■ ACTIONS TO TAKE ■
1. In the column on when a wedding becomes a marriage, how long ago was Kathleen's church wedding?
2. Pick up the column on when a wedding becomes a marriage right after its last sentence and keep writing it.

■ DOCUMENT EXCERPT ■
....................

When does a wedding become a marriage? | Nandell Palmer

With President Obama recently affirming same-sex unions, coupled with Kathleen’s plight, I’m forced to explore this controversial thesis: Is marriage a sacred rite, a constitutional right or just sheer economic gains?

Her swollen eyes had said it all. Bawling for 10 days, Kathleen literally had no tears left when I ran into her last week at a Federal Way landmark.

Failing to file relevant documents with the state registrar, she’d just found out that her church wedding 15 years ago to her “husband” was all a sham.

With President Obama recently affirming same-sex unions, coupled with Kathleen’s plight, I’m forced to explore this controversial thesis: Is marriage a sacred rite, a constitutional right or just sheer economic gains?

Marriage, in the eyes of many, is a sacrosanct ceremony between a man and woman steeped in thousands of years of tradition. While to others, marriage is nothing but a civil right between two consenting adults of same or opposite sex.

The term “holy matrimony” is a hard sell to people seeking lawful protection but have no religious allegiance attached to the institution of marriage. Wedding vows can be exchanged at City Hall, on a hospital bed, prison, or a Las Vegas drive-through in less than five minutes without a priest or rabbi officiating. No wonder some are asking, “So what’s the fuss about legalizing gay marriage?”

....................

■ DATA SUPPLIED ■
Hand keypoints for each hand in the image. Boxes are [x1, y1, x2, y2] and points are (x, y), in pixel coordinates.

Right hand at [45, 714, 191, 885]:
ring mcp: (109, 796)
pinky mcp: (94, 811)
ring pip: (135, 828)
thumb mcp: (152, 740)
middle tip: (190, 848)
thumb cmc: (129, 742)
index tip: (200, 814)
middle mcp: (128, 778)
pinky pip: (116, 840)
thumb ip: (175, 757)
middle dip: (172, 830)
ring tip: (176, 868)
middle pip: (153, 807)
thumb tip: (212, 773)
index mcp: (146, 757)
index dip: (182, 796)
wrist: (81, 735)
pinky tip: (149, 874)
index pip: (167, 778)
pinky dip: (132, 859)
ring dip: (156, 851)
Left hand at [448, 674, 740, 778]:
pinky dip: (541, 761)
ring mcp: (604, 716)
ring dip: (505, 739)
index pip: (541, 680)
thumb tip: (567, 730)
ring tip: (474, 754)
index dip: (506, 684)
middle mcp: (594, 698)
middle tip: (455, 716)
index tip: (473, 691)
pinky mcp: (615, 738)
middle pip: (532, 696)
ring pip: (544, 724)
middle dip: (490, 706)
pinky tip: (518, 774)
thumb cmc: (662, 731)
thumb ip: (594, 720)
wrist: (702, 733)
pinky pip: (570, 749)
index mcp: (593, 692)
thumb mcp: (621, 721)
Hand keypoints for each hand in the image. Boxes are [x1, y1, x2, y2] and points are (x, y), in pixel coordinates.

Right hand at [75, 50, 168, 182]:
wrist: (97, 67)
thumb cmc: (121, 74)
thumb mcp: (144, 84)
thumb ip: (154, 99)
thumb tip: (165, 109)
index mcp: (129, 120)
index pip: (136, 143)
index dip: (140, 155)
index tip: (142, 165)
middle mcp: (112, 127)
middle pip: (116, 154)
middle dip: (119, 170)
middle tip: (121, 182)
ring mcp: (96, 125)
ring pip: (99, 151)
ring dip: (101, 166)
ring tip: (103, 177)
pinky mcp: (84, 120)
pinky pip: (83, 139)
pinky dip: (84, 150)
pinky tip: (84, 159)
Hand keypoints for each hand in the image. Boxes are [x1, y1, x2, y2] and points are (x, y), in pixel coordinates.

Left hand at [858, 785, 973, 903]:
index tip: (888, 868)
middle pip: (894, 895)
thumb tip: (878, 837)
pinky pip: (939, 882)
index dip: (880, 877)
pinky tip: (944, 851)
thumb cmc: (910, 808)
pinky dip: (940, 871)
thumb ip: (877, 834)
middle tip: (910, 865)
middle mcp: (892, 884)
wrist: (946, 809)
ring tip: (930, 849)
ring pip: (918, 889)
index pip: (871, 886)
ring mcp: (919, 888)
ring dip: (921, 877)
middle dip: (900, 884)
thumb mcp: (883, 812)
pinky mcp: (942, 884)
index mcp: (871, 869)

....................

■ ANSWERS PROVIDED ■
1. 15 years ago.

2.
Does Elizabeth Taylor’s eight marriages or Kim Kardashian’s 72-hour, $20 million nuptials make marriage more casual than, say, 30 years ago?

If religious ardor is the driving force behind marriage, some will argue that there’s hardly any difference between the divorce rate of Christians and non-Christians.

While some same-sex sympathizers readily welcome equal treatment under the law for gays and lesbians, they part company on the brand, marriage, saying the label should be solely reserved for a man and a woman. What if same-sex partners were to be accorded marital rights under the banner “ramirega” or “egairram” – the letters for marriage jumbled and spelled backward? Would that be a reasonable ersatz?

Not having any historical or legal antecedents to bring heft to this culture war is akin to a blind person seeing for the first time. There’s absolutely nothing new under the sun.

Long before Columbus set foot in America, the berdaches, an androgynous Native American group, were performing same-sex marriage in New Mexico. In pre-Colonial Nigeria, there were “female husbands.”

Strip marriage of its religious bells and whistles, and at its core you’ll find a legal contract. Religious leaders may marry a couple, but officialdom comes from the state.

While not all of us meat eaters can appreciate a bowl of alligator or kangaroo stew, we sure can respect other people’s gastronomic preferences inside the same restaurant.

What are the incentives that move us to act? If we could earn our degrees without taking those boring core classes, would we seek other alternatives?

Take away society’s stigma of common-law living or marriage’s legal benefits, how many of us would opt to get married instead of modeling Brad Pitt and Angelina Jolie or Oprah and Stedman’s lifestyle?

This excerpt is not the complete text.